D’AUTRES VIES À VIVRES
D’autres vies, toujours, sont à vivre. White le dit avec les mots dont Thoreau usait au sujet de Walden. Il semble qu’il les ait vécues. En toute liberté. « Je ne croyais pas, note-t-il, au fait de croire. » Son « scepticisme expérimental », il le tient de Nietzsche : « Sans principe, sans modèle, sans but fixé à l’avance. » Il se voit semblable à ces moines d’autrefois, affranchis de toute obédience religieuse, dont Schopenhauer écrit : « Renonçant aux succès mondains, aux distinctions vulgaires, à la richesse matérielle, à la possession d’une famille, ils se consacrent entièrement à cultiver leurs facultés. Ils vivent une existence de contemplation active, dont les fruits améliorent l’existence humaine en général. »

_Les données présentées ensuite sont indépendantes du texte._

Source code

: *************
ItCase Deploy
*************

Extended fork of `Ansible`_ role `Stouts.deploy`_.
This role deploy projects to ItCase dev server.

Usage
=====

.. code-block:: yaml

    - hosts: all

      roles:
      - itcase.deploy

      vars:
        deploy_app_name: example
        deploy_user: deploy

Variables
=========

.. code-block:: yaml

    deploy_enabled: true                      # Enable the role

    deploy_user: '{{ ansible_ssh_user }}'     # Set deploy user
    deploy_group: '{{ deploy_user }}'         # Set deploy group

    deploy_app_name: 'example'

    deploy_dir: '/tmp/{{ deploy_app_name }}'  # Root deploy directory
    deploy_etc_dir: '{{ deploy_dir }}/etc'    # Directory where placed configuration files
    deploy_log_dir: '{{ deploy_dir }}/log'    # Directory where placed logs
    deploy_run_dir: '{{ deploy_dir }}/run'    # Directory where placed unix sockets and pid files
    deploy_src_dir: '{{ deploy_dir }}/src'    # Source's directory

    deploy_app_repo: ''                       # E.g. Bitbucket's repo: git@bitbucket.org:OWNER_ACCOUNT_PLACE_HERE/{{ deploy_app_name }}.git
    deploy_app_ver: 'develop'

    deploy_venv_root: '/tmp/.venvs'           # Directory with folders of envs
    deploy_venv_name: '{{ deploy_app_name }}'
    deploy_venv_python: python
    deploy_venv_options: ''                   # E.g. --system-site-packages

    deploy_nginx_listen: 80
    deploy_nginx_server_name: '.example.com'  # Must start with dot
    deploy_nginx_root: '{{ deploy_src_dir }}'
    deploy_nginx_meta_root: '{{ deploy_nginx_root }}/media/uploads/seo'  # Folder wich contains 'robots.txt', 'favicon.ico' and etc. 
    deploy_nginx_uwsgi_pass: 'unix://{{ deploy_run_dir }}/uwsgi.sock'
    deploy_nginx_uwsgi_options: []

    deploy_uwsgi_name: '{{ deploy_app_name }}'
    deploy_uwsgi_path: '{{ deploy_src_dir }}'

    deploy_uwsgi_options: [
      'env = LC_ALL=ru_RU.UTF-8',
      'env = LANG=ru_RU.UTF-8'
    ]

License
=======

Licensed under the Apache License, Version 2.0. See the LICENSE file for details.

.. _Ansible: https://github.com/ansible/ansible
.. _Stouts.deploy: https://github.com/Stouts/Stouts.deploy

« J’ai toujours gardé en tête, conclut White, ces moines des îles atlantiques qui, en une période de déclin culturel, rédigeaient des livres magnifiquement enluminés pour ce qu’ils appelaient la gloire de Dieu, ce qui signifie, plus concrètement, pour personne et pour rien. » Stravaiger and Strategian fut le premier titre que l’auteur pensa donner à son autobiographie. Un stratège, White l’a certainement été, ne renonçant jamais à faire avancer ses idées et y parvenant souvent. « Stravaiger » mérite une explication. Le mot vient d’un vieux verbe écossais qui veut dire : « errer sans but ». Le propre du poète est de divaguer – fût-ce dangereusement et au risque salutaire de la folie dont White écrit qu’« elle n’est pas forcément toujours, ou seulement, un effondrement ( breakdown), elle est parfois une percée ( breakthrough) ». Mais l’homme qui voyage au hasard ne renonce pas pour autant à faire triompher l’idée de la vie que partout il emporte avec lui. Son vagabondage est victorieux. À la faveur de son histoire, ses pas dessinent une sorte de long labyrinthe dont la forme, pour qui l’a tracée et pour qui sait la regarder, n’est autre que celle de la Fable.